Study of magnetosomes directly extracted from magnetotactic bacteria

In early antitumor efficacy studies, Nanobacterie researchers used suspensions containing magnetosome chains directly extracted from magnetotactic bacteria. To prepare these suspensions, we did not specifically treat the magnetosome chains, and they were therefore surrounded by biological material (lipids, proteins, endotoxins) originating from magnetotactic bacteria.

1. Treatment of breast cancer tumors (MDA-MB231) in murine models

In a first series of experiments at Nanobacterie, we grew breast cancer tumors (MDA-M231) under the skin of mice. When the size of these tumors reached about 100 mm3, we administered around 1 mg of a suspension of magnetosomes extracted from magnetotactic bacteria to the center of the tumor, which was followed by several applications of an alternating magnetic field of 20-mT strength and a frequency of about 198 kHz. This treatment led to a moderate temperature rise in the tumor (<43°C) and to the complete disappearance of the tumor one month after the beginning of the treatment, showing its efficacy.

The figure below describes the treatment protocol used to treat subcutaneous breast cancer tumors, the measured temperature reached during the first heating session, and shows a photograph of a tumor-free healed mouse taken one month after the beginning of treatment.
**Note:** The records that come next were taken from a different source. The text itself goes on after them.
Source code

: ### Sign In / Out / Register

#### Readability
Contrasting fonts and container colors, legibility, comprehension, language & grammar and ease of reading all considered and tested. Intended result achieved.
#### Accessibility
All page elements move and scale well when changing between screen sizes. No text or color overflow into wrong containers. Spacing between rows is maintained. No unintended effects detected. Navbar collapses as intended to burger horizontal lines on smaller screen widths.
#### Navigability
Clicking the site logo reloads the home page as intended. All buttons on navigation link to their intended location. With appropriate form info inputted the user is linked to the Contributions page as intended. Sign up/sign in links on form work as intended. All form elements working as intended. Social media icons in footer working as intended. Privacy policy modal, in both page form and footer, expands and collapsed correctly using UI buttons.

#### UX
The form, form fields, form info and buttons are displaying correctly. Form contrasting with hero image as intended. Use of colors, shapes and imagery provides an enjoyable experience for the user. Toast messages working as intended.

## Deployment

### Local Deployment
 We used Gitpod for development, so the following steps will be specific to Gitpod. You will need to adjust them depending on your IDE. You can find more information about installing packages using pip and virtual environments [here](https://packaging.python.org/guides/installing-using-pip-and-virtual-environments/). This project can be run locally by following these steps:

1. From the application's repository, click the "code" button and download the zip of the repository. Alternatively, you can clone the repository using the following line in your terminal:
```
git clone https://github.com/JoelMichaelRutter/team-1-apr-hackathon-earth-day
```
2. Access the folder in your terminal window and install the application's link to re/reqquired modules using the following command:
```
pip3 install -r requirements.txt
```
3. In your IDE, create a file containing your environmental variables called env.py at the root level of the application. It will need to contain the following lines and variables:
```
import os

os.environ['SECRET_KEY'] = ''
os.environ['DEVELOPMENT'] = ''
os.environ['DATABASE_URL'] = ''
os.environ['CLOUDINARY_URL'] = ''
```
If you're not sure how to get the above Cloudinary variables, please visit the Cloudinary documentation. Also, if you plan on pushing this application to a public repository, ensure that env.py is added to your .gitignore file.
2. Treatment of glioblastomas (U87-Luc) in murine models

In a second series of Nanobacterie experiments, we grew glioblastomas (U87-luc) in the brains of mice. When glioblastomas reached a volume of approximately 1–5 mm3, we introduced 40 μg of a suspension of magnetosomes directly extracted from magnetotactic bacteria to the center of these tumors, and exposed the mice to 15 applications of an alternating magnetic field of 20-mT strength and a frequency of 198 kHz (application sessions S1–S15). The temperature increase in the tumors did not exceed 4°C. The progressive disappearance of the tumor was observed one to two months after the beginning of treatment, and 40% of the mice treated with magnetosomes were cured.

The figure below (on the left) shows a mouse treated with a magnetosome injection followed by 15 magnetic field application sessions (S1–S15). The bioluminescence signal, which is proportional to the size of the tumor, disappeared 42 days after the beginning of the treatment. The figure (on the right) shows survival rates for mice treated with equal quantities of either magnetosomes or nanoparticles. This shows that 40% of mice treated with magnetosomes were still alive 90 days after the beginning of the treatment, while all mice treated with chemical nanoparticles died within 50 days of the start of treatment.

 

To explain the origin of the antitumor activity, we measured the percentages of endotoxins released following treatment with nanoparticles after one or more sessions and the quantity of nanoparticles internalized in the tumor cells following application of the magnetic field, in solution and in vitro, respectively.

The figure below shows that, unlike chemical nanoparticles, the behavior of magnetosomes is characterized by:

  • the controlled release of endotoxins following the application of the magnetic field, which can activate immune cells (such as neutrophils) against the tumor;
  • internalization in tumor cells, which may facilitate their destruction.